The woman is pale, her face bare of makeup. She wears stylish clothes carelessly: a straw hat perched on her head, a gray thigh-length cardigan over a floral print dress. Her brown shoes are scuffed, her silk stockings in terrible condition. As she speaks, she has the air of someone whose life is falling apart.

Director Stephen Daldry murmurs "Cut," and this unrecognizable woman relaxes, drifts over to meet a visitor to the set and brightly says, "Hi!" It's extraordinary. Even from a distance of 3 feet, even allowing that we have met before and even when she lapses cheerfully into her native Australian accent, it seems incredible that this could be Nicole Kidman. If you didn't know, you couldn't possibly guess.

But it is, of course. Kidman plays the distinguished English novelist Virginia Woolf in "The Hours," a film adaptation of Michael Cunningham's 1998 Pulitzer Prize-winning novel. "The Hours," distributed by Paramount in North America and by Miramax elsewhere, attempts to trace Woolf's creative process in writing her groundbreaking 1925 novel "Mrs. Dalloway," her suicide 16 years later, and the stories of two fictional women in more recent eras who were influenced by Woolf's life and work.

"Oh, I know," Kidman says of her astonishing transformation. She starts to move a hand up toward her large prosthetic nose but thinks better of it. "Well, you really have to get inside this character. You need to feel different."

She resumes her position for her walkway monologue and this time completes it to Daldry's satisfaction. From his perch behind the monitor, Rudin is beaming. "I'd have to say things are going well," he reflects. "After all, it's like we're making three little movies here."

One sees what he means. Three separate visits to the set of "The Hours" between March and June last year would have left any visitor unfamiliar with Cunningham's novel deeply puzzled about the story. The Virginia Woolf scenes were shot last, though one of them opens the film; it shows the novelist placing heavy stones into the pockets of her coat and walking into a river near her home.

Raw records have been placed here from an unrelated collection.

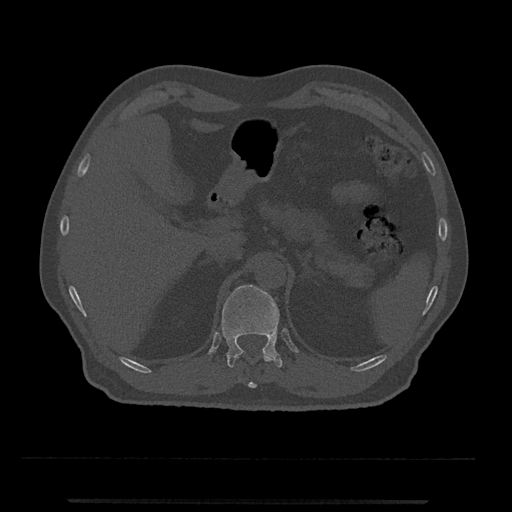
CT including the spine, one axial slice; position 424 of 797 along the scan axis; reconstruction kernel Br40s/3; 120 kVp; bone window (W 1800 / L 400 HU); 0.5 mm slice thickness; 512 × 512 image matrix. Male patient, age 63 years. Case-level facts recorded for this patient, not image findings: primary cancer: prostate.
Annotated regions visible in this slice (semi-automatically segmented with operator editing):
- T11 vertebra: bounding box <235,351,273,388> (left, top, right, bottom; pixels)
- T12 vertebra: <221,285,283,368>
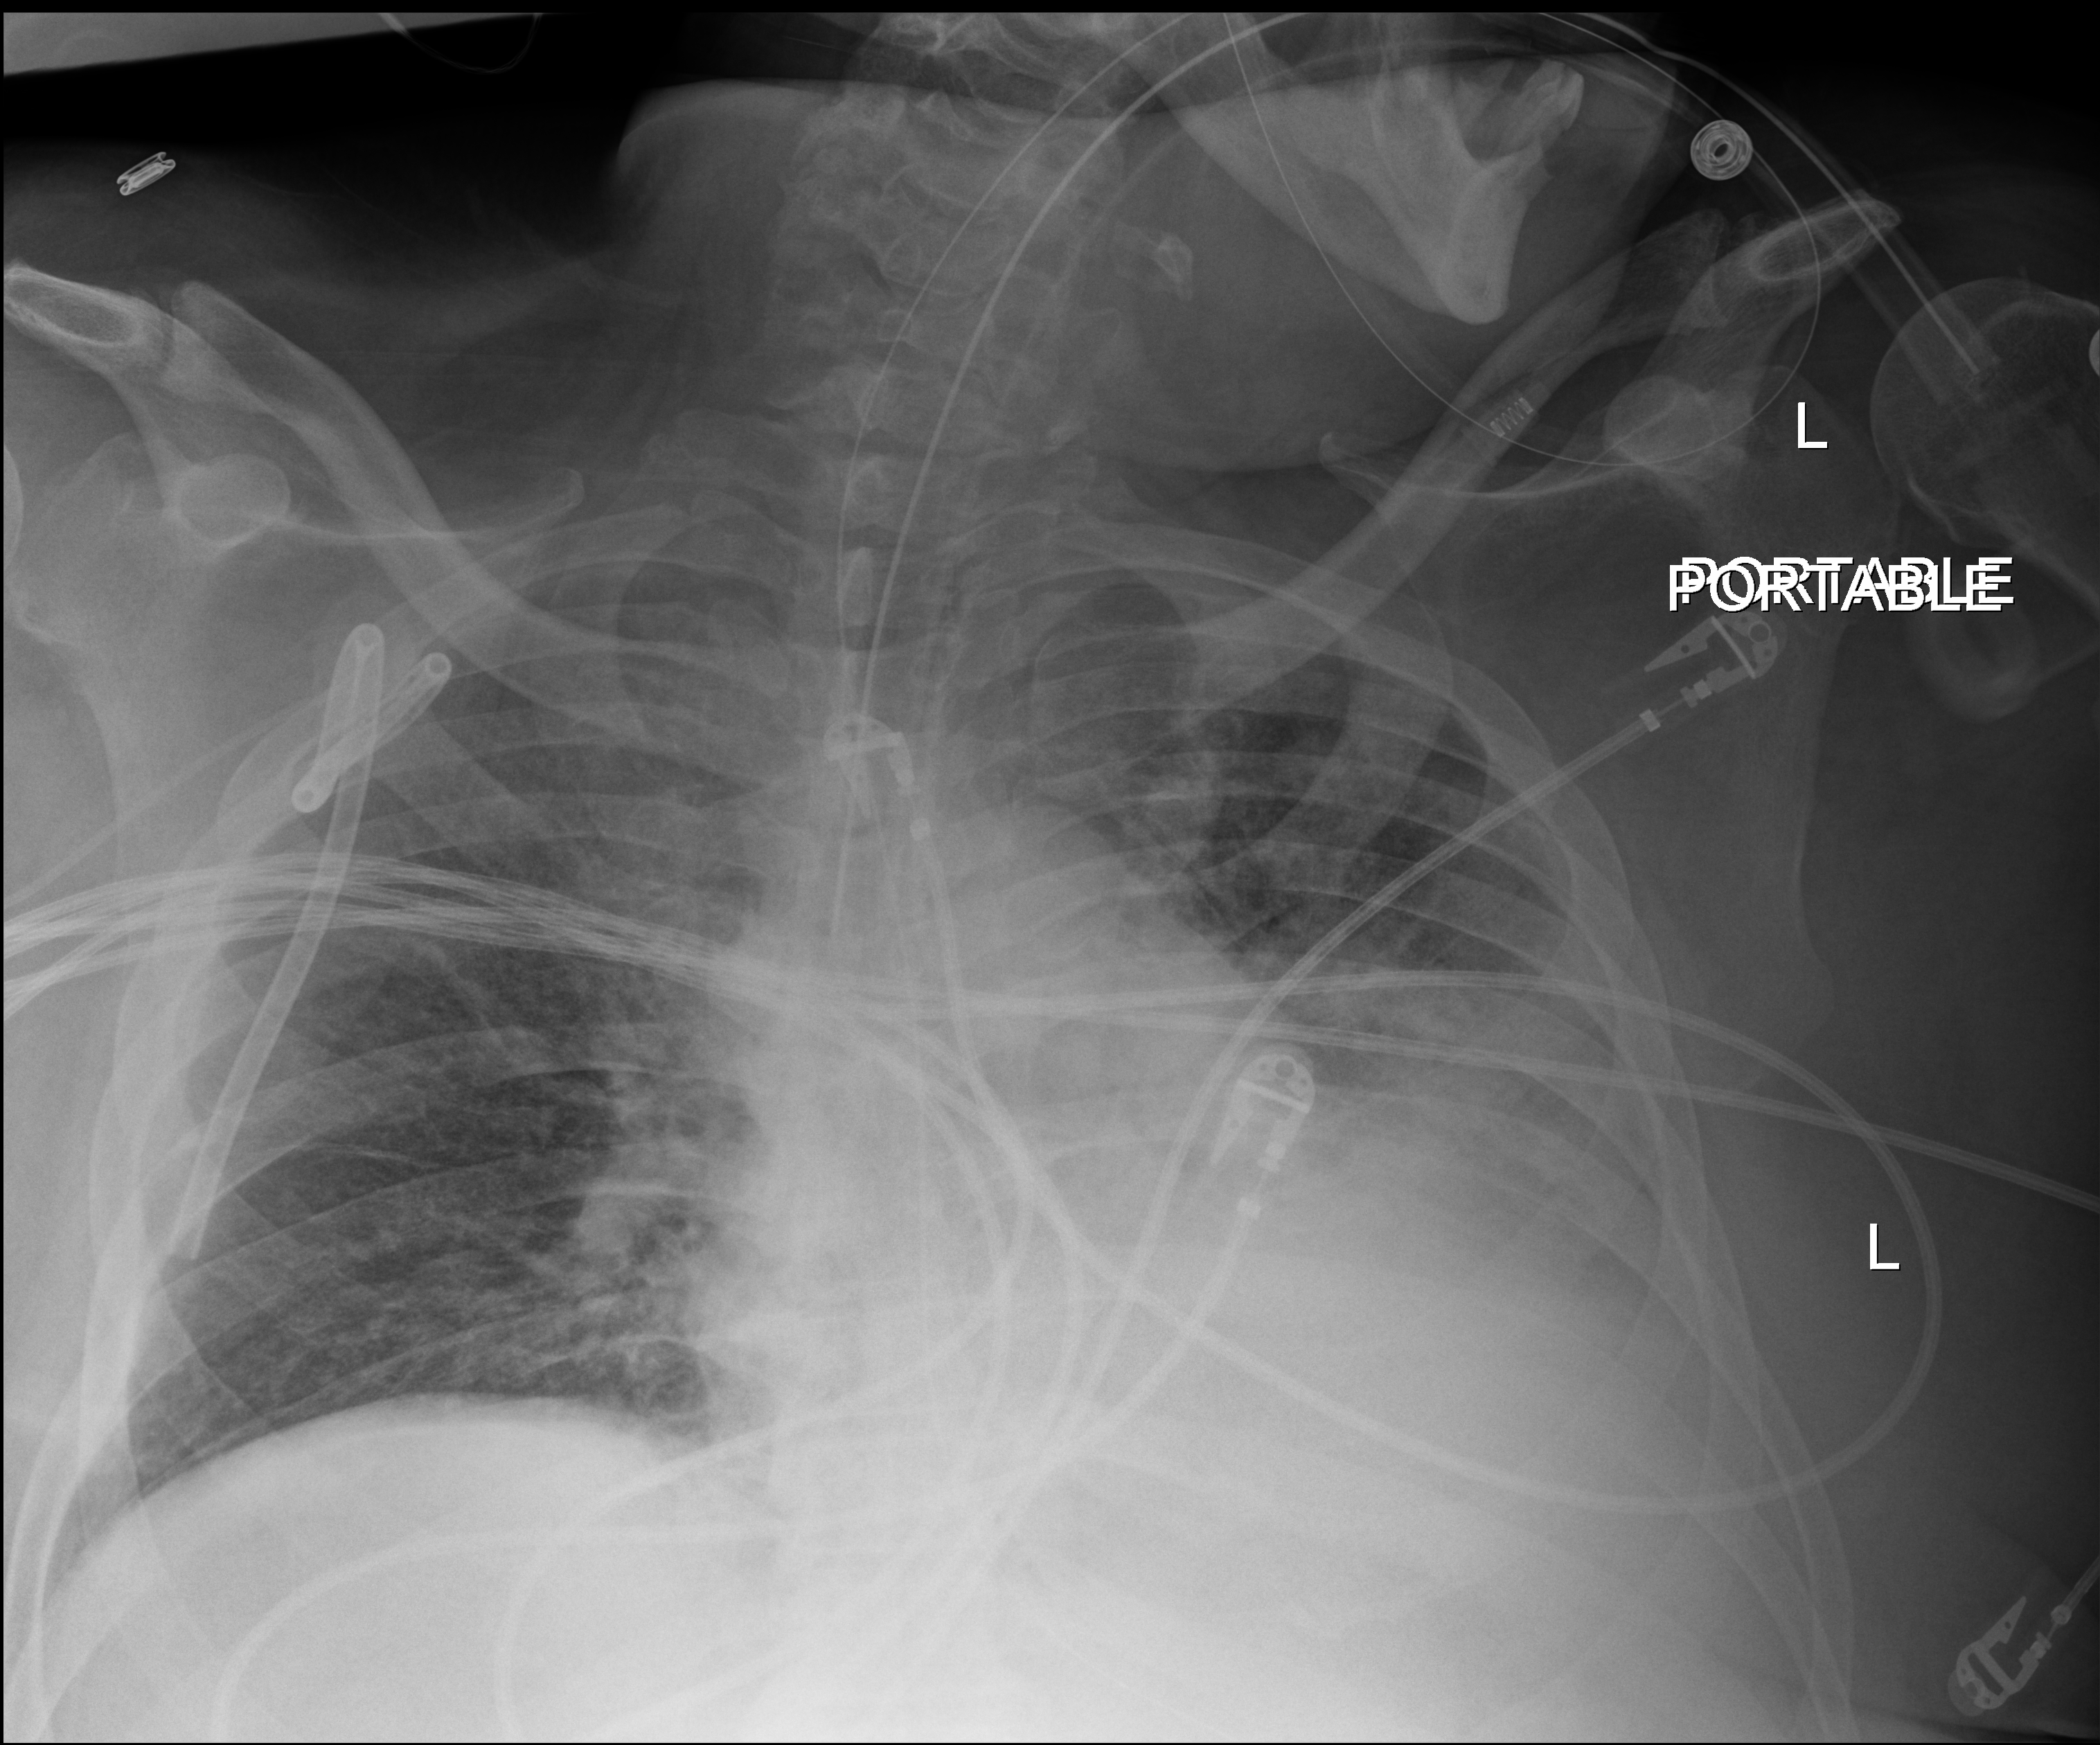
Chest radiograph, anteroposterior (AP) projection. Patient hospitalised with COVID-19; male, aged 60–74 years.
Admission-level facts for this patient (not findings on this image; timing relative to this image not recorded):
- mechanically ventilated during this hospital stay: yes
- admitted to intensive care during this hospital stay: yes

One of the three stories in "The Hours" is contemporary and set in New York City. Its central character, played by Meryl Streep, is a middle-age woman, Clarissa (who shares a first name with Woolf's heroine Mrs. Dalloway). It tracks a landmark day in her life, during which she buys flowers and plans a party for her old friend Richard (Ed Harris), a poet suffering from the ravages of AIDS.

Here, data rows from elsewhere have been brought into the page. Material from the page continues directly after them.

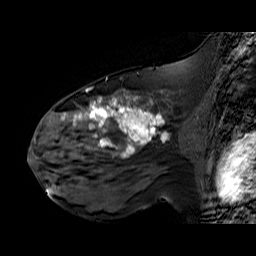
Breast MRI (dynamic contrast-enhanced), one sagittal slice. Dynamic contrast-enhanced series, time point 2 of 6 at this slice position (early post-contrast). 1.5 T. TE 6.3 ms, TR 32.9 ms. 256 × 256 image matrix, field of view 200 × 200 mm. Female patient. Case-level facts recorded for this patient, not image findings: setting: breast cancer imaged before/during neoadjuvant chemotherapy; receptor status: HER2-positive.
Outlined on this slice (semi-automatically segmented with operator editing):
- analysis volume of interest (the breast-tissue region the enhancement analysis was run in; not a lesion): bounding box <48,92,195,174> (left, top, right, bottom; pixels)
- tumour enhancement mask (voxels above the 100 % enhancement threshold inside the analysis volume of interest): <61,96,163,158>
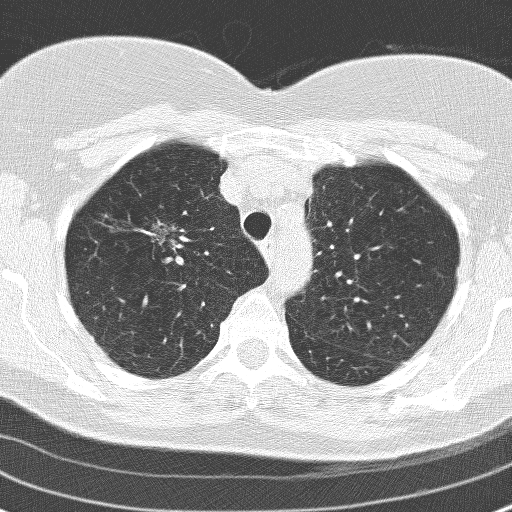
Axial slice from a low-dose chest CT screening exam; second annual screen; lung window (W 1500 / L -600 HU); 3.2 mm slice thickness; lung (sharp) reconstruction kernel (D). Female, age 60 years at enrolment. Former smoker at enrolment.
• Expert-annotated lung lesion, bounding box <123,209,179,257> (left, top, right, bottom; pixels).
• Screening reader's record for this exam (one nodule recorded; not confirmed to be the boxed lesion): non-calcified nodule or mass ≥4 mm, right upper lobe, 17 × 15 mm, spiculated (stellate) margins, soft tissue attenuation, pre-existing on the prior screen: yes; interval growth: yes.
• Official screen result: positive, other.
• Participant outcome: lung cancer diagnosed 78 days after this screen — adenocarcinoma, NOS, right upper lobe, moderately differentiated (G2), stage IA (AJCC 6th edition), 23 mm at pathology.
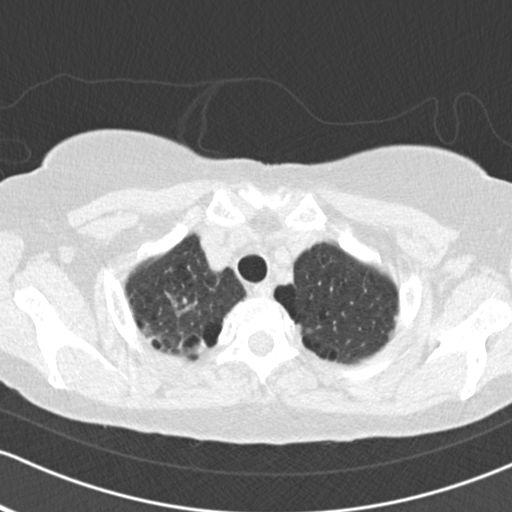
Chest CT (low-dose screening protocol), one axial image, second annual screen, lung window (W 1500 / L -600 HU), 2 mm slice thickness. Female participant, aged 64 years at enrolment. Current smoker at enrolment.
• Lesion marked by an expert reader, bounding box (x1, y1, x2, y2) in pixels: (172, 325, 219, 368).
• Screening reader's record for this exam (one nodule recorded; not confirmed to be the boxed lesion): non-calcified nodule or mass ≥4 mm, right upper lobe, 16 × 15 mm, spiculated (stellate) margins, soft tissue attenuation, pre-existing on the prior screen: no.
• Official screen result: positive, other.
• Lung cancer was diagnosed 45 days after this screen: adenocarcinoma, NOS, right upper lobe, poorly differentiated (G3), stage IB (AJCC 6th edition), 15 mm at pathology.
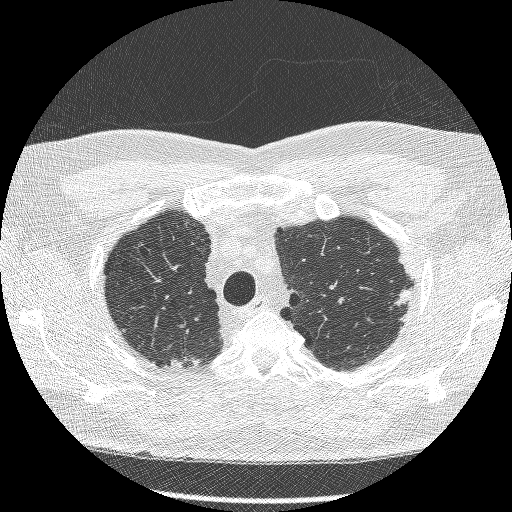
Chest CT (low-dose screening protocol), one axial image. Second annual screen. Lung window (W 1500 / L -600 HU). Lung (sharp) reconstruction kernel (BONE). Slice 226 of 269 in the series. Male, age 66 years at enrolment.
Expert reader's lesion annotation, bounding box (x1, y1, x2, y2) in pixels: (382, 267, 425, 318). Screening reader's record for this exam (one nodule recorded; not confirmed to be the boxed lesion): non-calcified nodule or mass ≥4 mm, right lower lobe, 40 × 19 mm, spiculated (stellate) margins, soft tissue attenuation, pre-existing on the prior screen: yes; interval growth: no. Note: the box lies in the patient's left hemithorax on this image, whereas the reader's record names the right lung; they may be different findings. Participant outcome: lung cancer diagnosed 554 days after this screen (after the third annual screen) — adenocarcinoma, NOS, left upper lobe, poorly differentiated (G3), stage IB (AJCC 6th edition), 16 mm at pathology.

The film's third story takes place in 1951 Los Angeles, where Laura Brown (Julianne Moore), a suburban housewife with a 6-year-old son, Richie, feels trapped by motherhood and by her marriage to Dan, (John C. Reilly), her dutiful, dull husband. Laura is reading "Mrs. Dalloway" and empathizes with its heroine, another woman whose life seems to be unraveling.

The emotional scene being shot during one of those earlier visits is set in Clarissa's book-cluttered apartment, fashioned by production designer Maria Djurkovic on a sound stage at Pinewood Studios, about 20 miles west of London. This is the climax of the Clarissa story; it is the end of the day of the planned party (which never materialized) and she is left with rooms full of flowers and uneaten food.

Streep, Allison Janney, who plays her girlfriend Sally, and Claire Danes (her daughter Julia) are dressed in robes, ready for bed. "Yeah, it's not a bad day when you go to work in your pajamas," Danes wisecracks as she drifts off set between scenes. Streep takes her cue from the clothes she is wearing; between setups she curls up on a sofa and falls asleep.

The food, an important component of this scene, has been imported from London's chic River Cafe: fresh salmon, fresh tuna, duck breasts and live crabs await consumption. The smell of the feast wafts under the noses of a frustrated crew, which is virtually salivating.

Ten days later and everything has changed. Shooting has shifted to an adjacent Pinewood sound stage, where Djurkovic has created Laura Brown's suburban L.A. home, all blond wood, with a 14-inch Zenith television in the living room, and a bathroom in which turquoise is the predominant color. Little Richie's bathroom boasts wallpaper with pictures of cowboys.